Bien plus qu'un film à thèse, Médecins de campagne aborde, par petites touches, les facettes riches et complexes de cette profession en recul : les rapports avec l'hôpital et sa médecine "technique", les risques de diagnostics erronés, le droit de mourir à domicile, les soins aux personnes handicapées, la fragilité du secret professionnel, etc. Et jusqu'à la nécessité d'ouvrir une maison médicale pour conserver une offre de qualité dans les patelins reculés. 
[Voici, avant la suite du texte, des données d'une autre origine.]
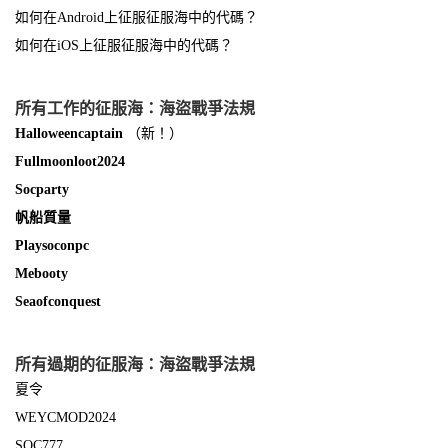
如何在Android上征服征服海中的代碼？
如何在iOS上征服征服海中的代碼？
所有工作的征服海：海盜戰爭法規
Halloweencaptain
（新！）
Fullmoonloot2024
Socparty
帆船質量
Playsoconpc
Mebooty
Seaofconquest
所有過期的征服海：海盜戰爭法規
夏令
WEYCMOD2024
SOC777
Un combat à armes inégales

C'est toute la diversité du monde qui défile sous le stéthoscope de Jean-Pierre et Nathalie : élus locaux gonflés d'ambition, gens du voyage relégués dans des campements immondes, adolescentes enceintes immatures avec (ou sans) leur compagnon... Il en faut, de la souplesse et, surtout, de la finesse pour adopter la bonne posture médicale,  écouter la souffrance humaine et soigner les corps.

Malgré sa portée d'hommage à la médecine de proximité, le film de Lilti ne fait pas nécessairement dans le bisounours : "Face à la maladie, la barbarie de la nature gagne toujours!", s'emporte François Cluzet lorsque, confronté au progrès de son cancer, son personnage accepte enfin de laisser tomber le masque devant sa collègue.

Le film de Thomas Lilti, enfin, touche par la place qu'il accorde, comme un long fil rouge, à l'idée de transmission. Transmission du savoir médical à la génération montante. Transmission, aussi, d'une certaine bienveillance pour la collectivité qui ne s'apprend pas sur les bancs des facultés de médecine. Une portée universelle d'une actualité brûlante, soulignée par les derniers instants du film.

Pour en savoir plus ...

Médecin de campagne de Thomas Lilti, avec François Cluzet, Marianne Denicourt, Patrick Descamps…, 1h42.